На следующий день мы двинулись в путь в восемь часов утра и преодолели перевал с юго-западной стороны, затем спустились на широкую равнину, уходящую далеко на север. Она была покрыта щебнем, чередовавшимся с песком. Прошлой ночью здесь прошел сильный снегопад, и все было покрыто свежим снегом. Голые холмы, окружавшие равнину, были сильно выветрены непрерывно дующими юго-западными ветрами и перепадами температур. Подножия холмов были погребены под нагромождениями камней, снесенных ледниками.

Одним из самых значимых факторов, участвующих в создании природного ландшафта тибетских нагорий, является юго-западный ветер. Зимой он приносит снег, который тает ранней весной, сдувает его и выветривает юго-западные склоны гор. В период летних дождей (июль и август) он приносит влагу и иногда является причиной сильных ливней. Страну, по которой мы шли последние несколько дней, можно было справедливо назвать геологическим кладбищем.

Некоторое время мы шли вдоль подножия холмов, поднимающихся к югу от равнины, затем свернули на запад и, перейдя скалистый отрог, увенчанный обо, двинулись на юг, к находящемуся там горному хребту (18000-20000 футов).

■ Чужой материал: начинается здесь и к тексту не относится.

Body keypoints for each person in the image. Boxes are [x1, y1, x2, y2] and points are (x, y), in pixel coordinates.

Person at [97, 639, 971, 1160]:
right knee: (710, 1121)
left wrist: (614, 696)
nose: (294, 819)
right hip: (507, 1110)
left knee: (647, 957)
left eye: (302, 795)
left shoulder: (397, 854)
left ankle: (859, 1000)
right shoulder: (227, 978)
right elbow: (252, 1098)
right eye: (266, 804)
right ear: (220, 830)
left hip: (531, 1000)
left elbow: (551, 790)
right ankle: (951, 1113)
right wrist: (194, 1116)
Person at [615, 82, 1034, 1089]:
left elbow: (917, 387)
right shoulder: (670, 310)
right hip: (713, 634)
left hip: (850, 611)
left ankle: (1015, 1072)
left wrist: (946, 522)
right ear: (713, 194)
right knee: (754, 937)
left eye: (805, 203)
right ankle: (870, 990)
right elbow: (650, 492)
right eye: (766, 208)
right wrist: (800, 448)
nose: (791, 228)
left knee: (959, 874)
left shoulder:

После часовой езды мимо песчаных холмов мы въехали в горную долину, где находился Намру дзонг, административный центр района. Долина была покрыта многочисленными ледяными торосами, осложнявшими продвижение. Чтобы добраться до поселения, нам пришлось пересечь широкий участок заболоченной земли, мерзлой и скользкой в зимнее время. Деревня, представлявшая собой сборище грязных, полуразвалившихся каменных лачуг, находилась на берегу маленькой речки, текущей на север к равнине. Дома окружали большие мусорные кучи и стены из аргала. Поблизости были разбросаны многочисленные палатки кочевников. В центре селения находилось здание дзонг-пона, представлявшее собой довольно жалкое строение с несколькими молитвенными знаменами на крыше. Жители рассказали, что раньше районом Намру управлял местный вождь, дом которого мы видели при въезде в долину. Был он построен на ветреном месте, с фасадом, обращенным на север равнины. Со времени бегства Таши ламы в Чаглунгхаре был основан дзонг для защиты дороги, проходящей вдоль западного берега Чанг нам тшо или Тегри-нора. В официальной переписке место значилось под именем Намру дзонг, а местные жители по-прежнему называли его Чаглунгхар. В дзонге размещались два лхасских представителя: светский, или дун-кхор, и чиновник-лама, или дзедрунг. Дун-кхор находился в Лхасе, а его коллега дзедрунг оставался в дзонге.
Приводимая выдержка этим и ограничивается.